Best urges insurers to focus on ERM in wake of SVB collapse

Experts play down contagion fears

Rating agencies are keeping a close eye on insurers’ exposure to the banking sector following the collapse of technology lender Silicon Valley Bank (SVB) on Friday.

As markets opened Monday in Europe, the pan-European Stoxx 600 recorded a 2% slide by 10am UK time, with bank stocks leading at a near-6% drop, followed by insurance and financial services stocks. However, central banks and regulators have taken swift action to restore confidence in the wider banking sector in a bid to mitigate the risk of contagion.

According to AM Best, just eight insurers had bond exposure to SVB greater than 2% of their capital and surplus. The biggest exposure among these insurers was less than 5%.

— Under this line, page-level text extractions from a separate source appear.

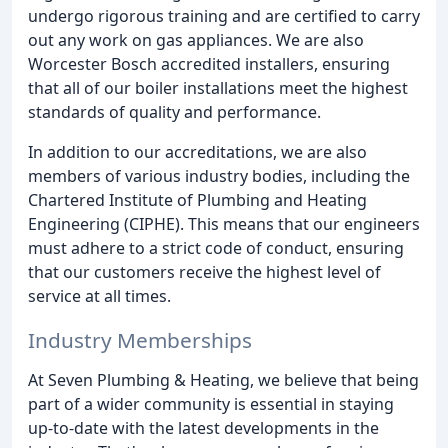
undergo rigorous training and are certified to carry
out any work on gas appliances. We are also
Worcester Bosch accredited installers, ensuring
that all of our boiler installations meet the highest
standards of quality and performance.
In addition to our accreditations, we are also
members of various industry bodies, including the
Chartered Institute of Plumbing and Heating
Engineering (CIPHE). This means that our engineers
must adhere to a strict code of conduct, ensuring
that our customers receive the highest level of
service at all times.
Industry Memberships
At Seven Plumbing & Heating, we believe that being
part of a wider community is essential in staying
up-to-date with the latest developments in the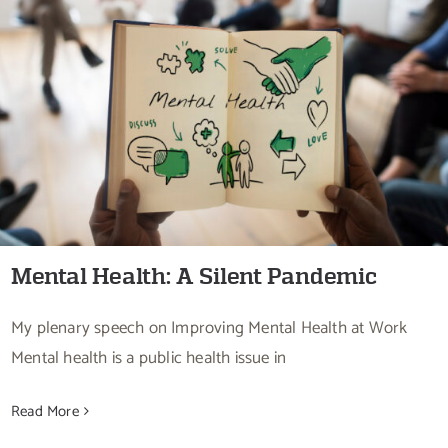
Mental Health: A Silent Pandemic
Mental Health: A Silent Pandemic
My plenary speech on Improving Mental Health at Work
Mental health is a public health issue in
Read More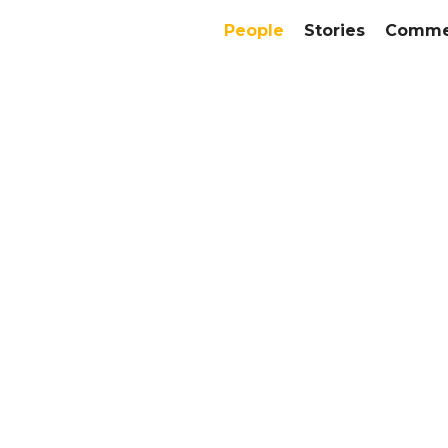
People
Stories
Commer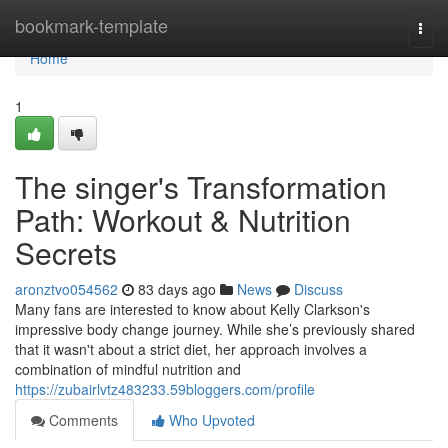
Home
bookmark-template
Togg
navi
Home
1
The singer's Transformation
Path: Workout & Nutrition
Secrets
aronztvo054562
83 days ago
News
Discuss
Many fans are interested to know about Kelly Clarkson's
impressive body change journey. While she’s previously shared
that it wasn't about a strict diet, her approach involves a
combination of mindful nutrition and
https://zubairlvtz483233.59bloggers.com/profile
Comments
Who Upvoted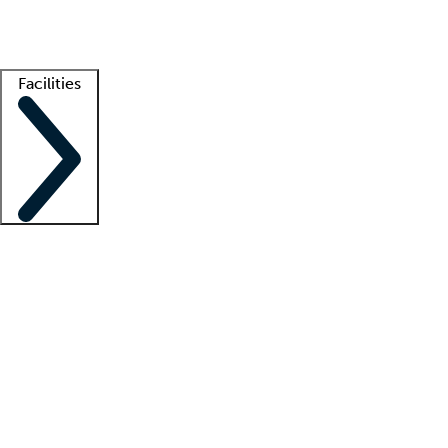
Getting started
What is locum tenens?
How does your job board work?
Find 
Facilities
Staffing solutions
LT Solution Suite
Telehealth
Getting started
What is locum tenens?
How does your job board work?
Find 
Facility support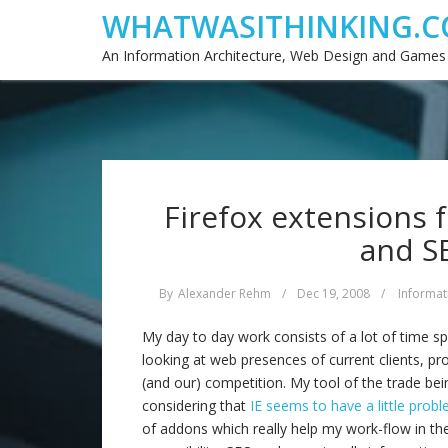
WHATWASITHINKING.C
An Information Architecture, Web Design and Games
Firefox extensions fo
and S
By
Alexander Rehm
/
Dec 19, 2008
/
Informat
My day to day work consists of a lot of time sp
looking at web presences of current clients, pro
(and our) competition. My tool of the trade bein
considering that
IE seems to have a little prob
of addons which really help my work-flow in the 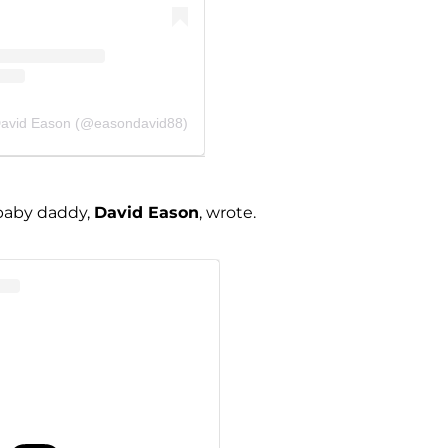
David Eason (@easondavid88)
 baby daddy,
David Eason
, wrote.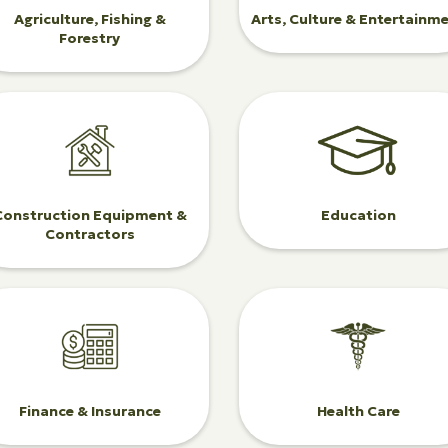
Agriculture, Fishing &
Arts, Culture & Entertainm
Forestry
Construction Equipment &
Education
Contractors
Finance & Insurance
Health Care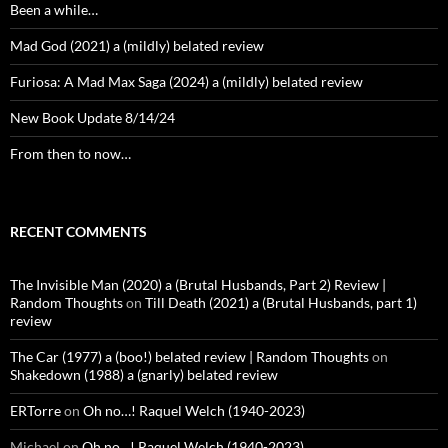
Been a while…
Mad God (2021) a (mildly) belated review
Furiosa: A Mad Max Saga (2024) a (mildly) belated review
New Book Update 8/14/24
From then to now…
RECENT COMMENTS
The Invisible Man (2020) a (Brutal Husbands, Part 2) Review |
Random Thoughts
on
Till Death (2021) a (Brutal Husbands, part 1)
review
The Car (1977) a (boo!) belated review | Random Thoughts
on
Shakedown (1988) a (gnarly) belated review
ERTorre
on
Oh no…! Raquel Welch (1940-2023)
Michael
on
Oh no…! Raquel Welch (1940-2023)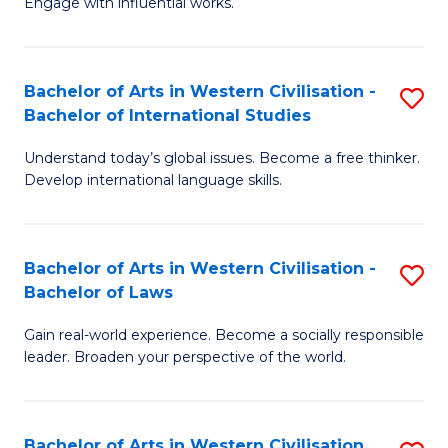
Engage with influential works.
to
Ar
C
in
Fa
Bachelor of Arts in Western Civilisation -
S
W
Bachelor of International Studies
B
Ci
Understand today’s global issues. Become a free thinker.
of
-
Develop international language skills.
Ar
B
in
of
Bachelor of Arts in Western Civilisation -
S
W
Cr
Bachelor of Laws
B
Ci
Ar
Gain real-world experience. Become a socially responsible
of
-
to
leader. Broaden your perspective of the world.
Ar
B
C
in
of
Fa
Bachelor of Arts in Western Civilisation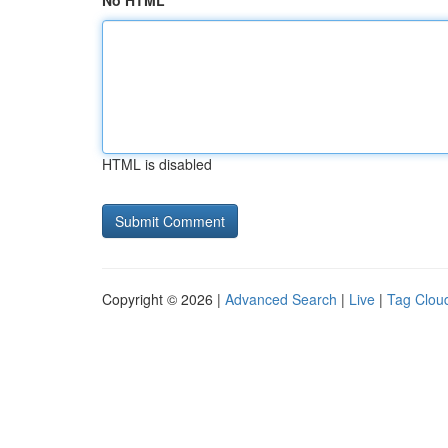
No HTML
HTML is disabled
Copyright © 2026 |
Advanced Search
|
Live
|
Tag Clou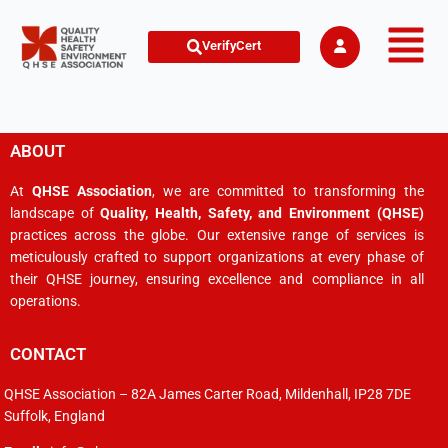
VerifyCert
ABOUT
At
QHSE Association
, we are committed to transforming the
landscape of
Quality, Health, Safety, and Environment (QHSE)
practices across the globe. Our extensive range of services is
meticulously crafted to support organizations at every phase of
their QHSE journey, ensuring excellence and compliance in all
operations.
CONTACT
QHSE Association – 82A James Carter Road, Mildenhall, IP28 7DE
Suffolk, England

However, five insurers had wider exposure to equities in the bank and trust sector greater than their capital position at year-end 2021, said AM Best. A further 20 insurers had equity exposure to banking and trust stocks equal to at least half of their capital, again using year-end 2021 figures.

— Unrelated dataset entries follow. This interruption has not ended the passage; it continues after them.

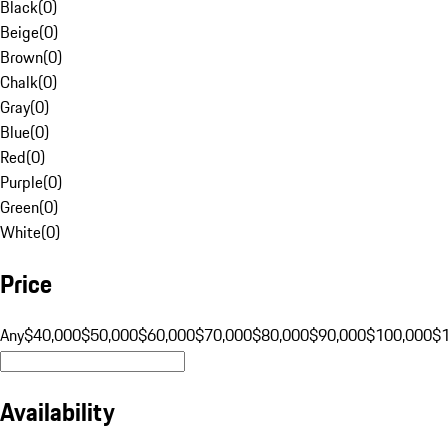
Black
(
0
)
Beige
(
0
)
Brown
(
0
)
Chalk
(
0
)
Gray
(
0
)
Blue
(
0
)
Red
(
0
)
Purple
(
0
)
Green
(
0
)
White
(
0
)
Price
Any
$40,000
$50,000
$60,000
$70,000
$80,000
$90,000
$100,000
$
Availability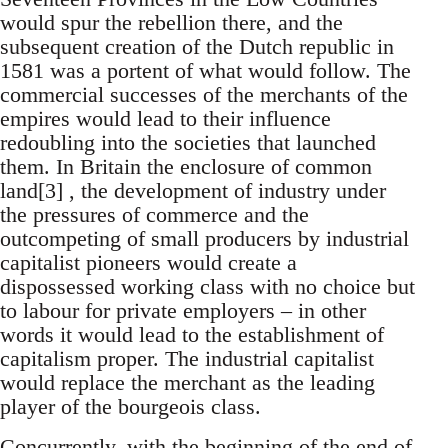
would spur the rebellion there, and the
subsequent creation of the Dutch republic in
1581 was a portent of what would follow. The
commercial successes of the merchants of the
empires would lead to their influence
redoubling into the societies that launched
them. In Britain the enclosure of common
land[3] , the development of industry under
the pressures of commerce and the
outcompeting of small producers by industrial
capitalist pioneers would create a
dispossessed working class with no choice but
to labour for private employers – in other
words it would lead to the establishment of
capitalism proper. The industrial capitalist
would replace the merchant as the leading
player of the bourgeois class.
Concurrently, with the beginning of the end of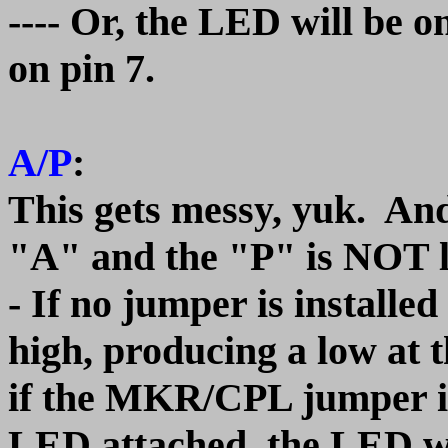
---- Or, the LED will be o
on pin 7.
A/P
:
This gets messy, yuk. And.
"A" and the "P" is NOT 
- If no jumper is installed
high, producing a low at 
if the MKR/CPL jumper is
LED attached, the LED wil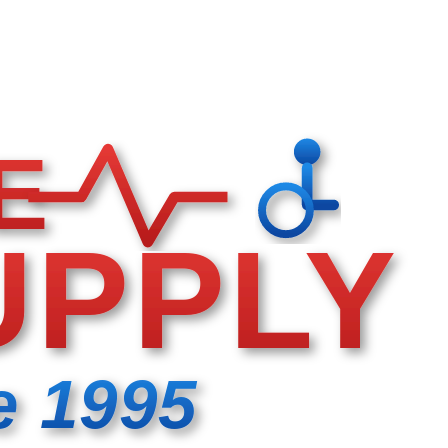
E
UPPLY
e 1995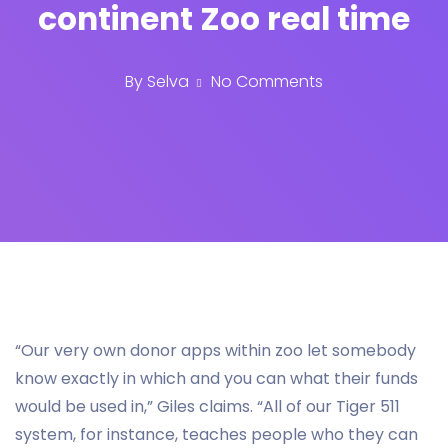
continent Zoo real time
By
Selva
No Comments
“Our very own donor apps within zoo let somebody
know exactly in which and you can what their funds
would be used in,” Giles claims. “All of our Tiger 511
system, for instance, teaches people who they can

Sridhar Manyem, senior director of industry research and analytics at AM Best, said SVB’s collapse, the second-largest bank failure ever in the US, has shocked banking stocks and follows closely behind the closure of crypto-lender Silvergate Bank on 3 March. Since SVB’s collapse on Friday, Signature Bank was closed by state regulators in New York on Sunday, the third-largest bank failure in US history.

“Some major bank stocks have lost significant value. Insurer exposure to the banking sector extends beyond stock price impacts, though, as many insurers depend on banks for lines of credit, distribution, hedges and other operational aspects,” Manyem said.

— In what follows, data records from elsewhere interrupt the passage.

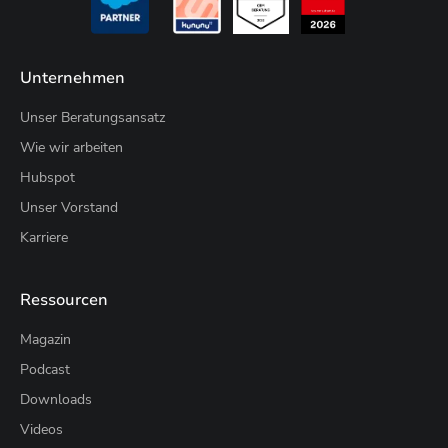
Unternehmen
Unser Beratungsansatz
Wie wir arbeiten
Hubspot
Unser Vorstand
Karriere
Ressourcen
Magazin
Podcast
Downloads
Videos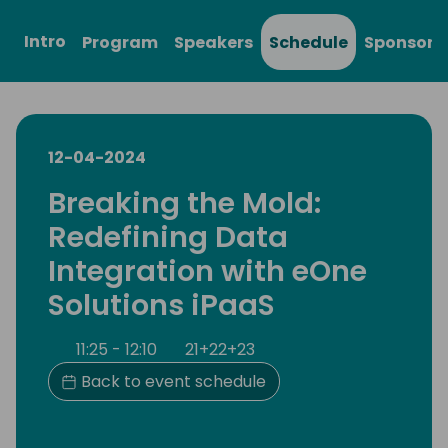
Intro
Program
Speakers
Schedule
Sponsors
12-04-2024
Breaking the Mold:
Redefining Data
Integration with eOne
Solutions iPaaS
11:25 - 12:10
21+22+23
Back to event schedule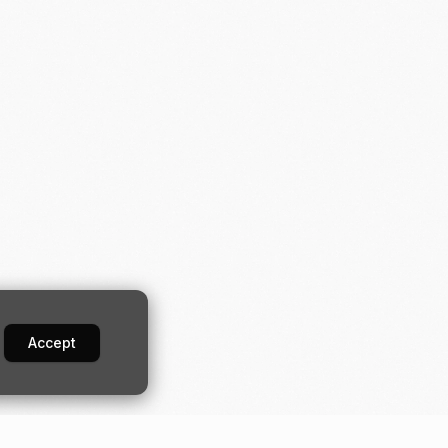
Accept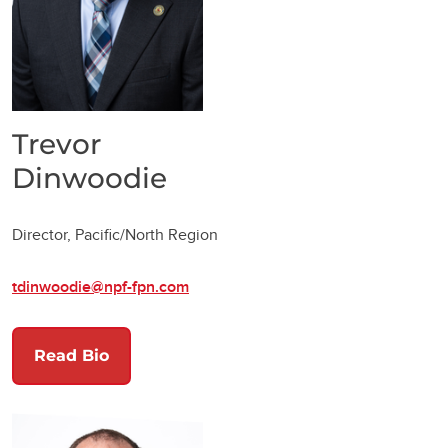
Trevor
Dinwoodie
Director, Pacific/North Region
tdinwoodie@npf-fpn.com
Read Bio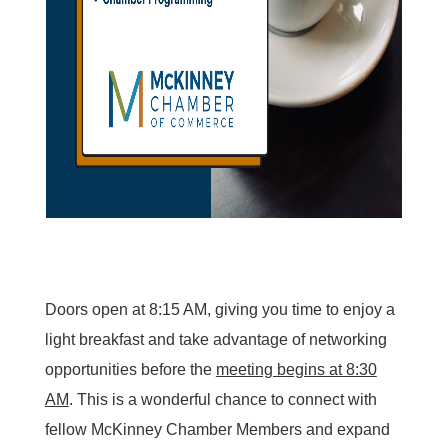
Doors open at 8:15 AM, giving you time to enjoy a
light breakfast and take advantage of networking
opportunities before the
meeting begins at 8:30
AM
. This is a wonderful chance to connect with
fellow McKinney Chamber Members and expand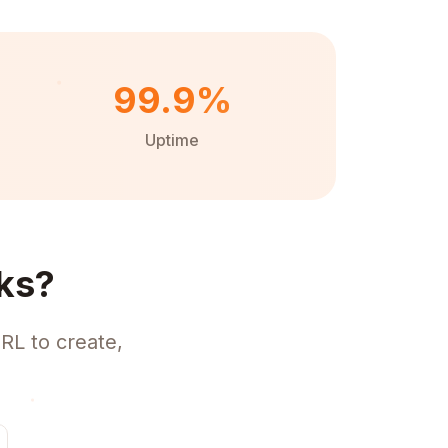
99.9%
Uptime
ks?
RL to create,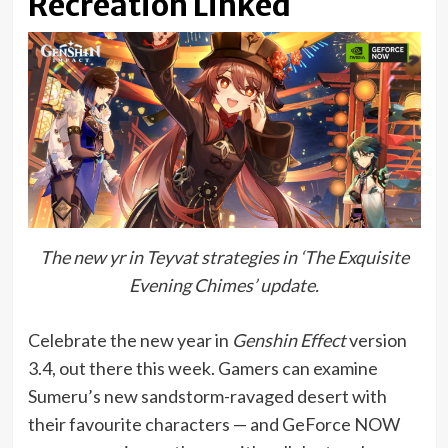
Recreation Linked
The new yr in Teyvat strategies in ‘The Exquisite
Evening Chimes’ update.
Celebrate the new year in
Genshin Effect
version
3.4, out there this week. Gamers can examine
Sumeru’s new sandstorm-ravaged desert with
their favourite characters — and GeForce NOW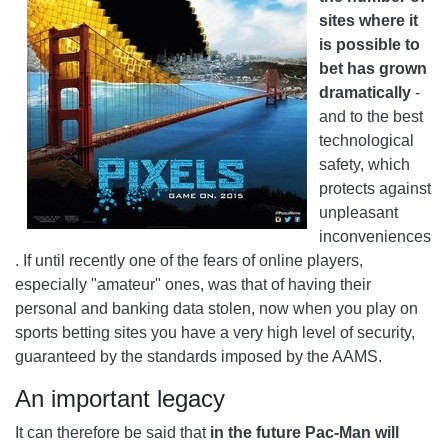
sites where it
is possible to
bet has grown
dramatically
-
and to the best
technological
safety, which
protects against
unpleasant
inconveniences
. If until recently one of the fears of online players,
especially "amateur" ones, was that of having their
personal and banking data stolen, now when you play on
sports betting sites you have a very high level of security,
guaranteed by the standards imposed by the AAMS.
An important legacy
It can therefore be said that
in the future Pac-Man will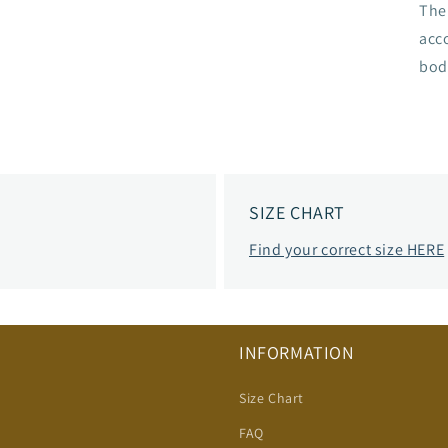
The 
acc
bod
SIZE CHART
Find your correct size HERE
INFORMATION
Size Chart
FAQ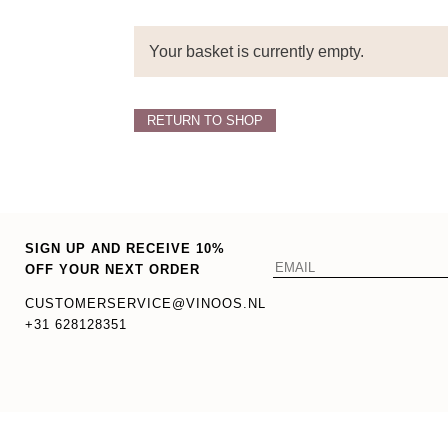
Your basket is currently empty.
RETURN TO SHOP
SIGN UP AND RECEIVE 10%
OFF YOUR NEXT ORDER
CUSTOMERSERVICE@VINOOS.NL
+31 628128351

He advised insurers to respond to the SVB collapse with a focus on ERM and liquidity risk management. “Investment managers are navigating an interest rate environment that has not been seen in decades, and lessons from the past can help insulate from future mistakes,” said Manyem.

“Stress testing and scenario analysis of the impact of rising interest rates on asset-liability management and proactive management of these stresses through strategic actions and capital management would be considered favourably for insurers with interest-sensitive exposure,” he added.

In a bid to calm stock markets and offset contagion risks, the US government guaranteed all SVB deposits, beyond the federal insurance cap of $250,000, ahead of stock markets reopening Monday. Meanwhile, HSBC has bought the UK arm of SVB. This should further restore confidence in the tech sector and its bankers.

Germany’s financial regulator BaFin said there is “no systemic relevance” after it imposed a moratorium on the German branch of SVB, effectively blocking payments to and from clients. BaFin assured markets: “The distress of Silicon Valley Bank Germany branch does not threaten financial stability”.

Susannah Streeter, head of money and markets at Hargreaves Lansdown, said smaller tech-focused banks are set for a “very rocky ride” as the loss of confidence widens. But she said the risks of contagion to the wider banking sector “remains limited”.

Streeter added that HSBC’s offer to buy SVB in the UK will be welcome news for the tech sector.

“White knights are coming to the rescue after a weekend of intense negotiations to stem contagion from the SVB collapse, which sent shockwaves through financial and tech sectors. Investors are waiting with bated breath to see if this rush of regulatory activity to try to limit the fallout from the SVB bank collapse will help soothe volatile markets, and so far the bold action appears to be working,” she said.

She added: “This is all aimed at malaise spreading to the wider financial sector and, although confidence is being restored, jitters will remain about longer-term repercussions. SVB was considered to be the lifeblood for the tech industry, offering facilities that start-ups found hard to access elsewhere in the market, so although the immediate liquidity nightmare looks set to be lifted, worries will still linger about banking options ahead.”

Megan Greene, global chief economist at Kroll, agreed that SVB is unlikely to drive further banking failures. “SVB’s client base and funding structure both suggest that it is unlikely to trigger a systemic crisis. There may be some contagion to other small community banks in the US – particularly if depositors aren’t all made whole – but the larger banks are unlikely to follow in SVB’s footsteps,” she said.

“SVB was unusually exposed to interest rate risk. This is partly because its clients only thrived in a low interest rate world and cash funding for them evaporated as rates rose. But it is also because higher interest rates hurt the liability side of SVB’s balance sheet more than it benefited the asset side,” added Greene.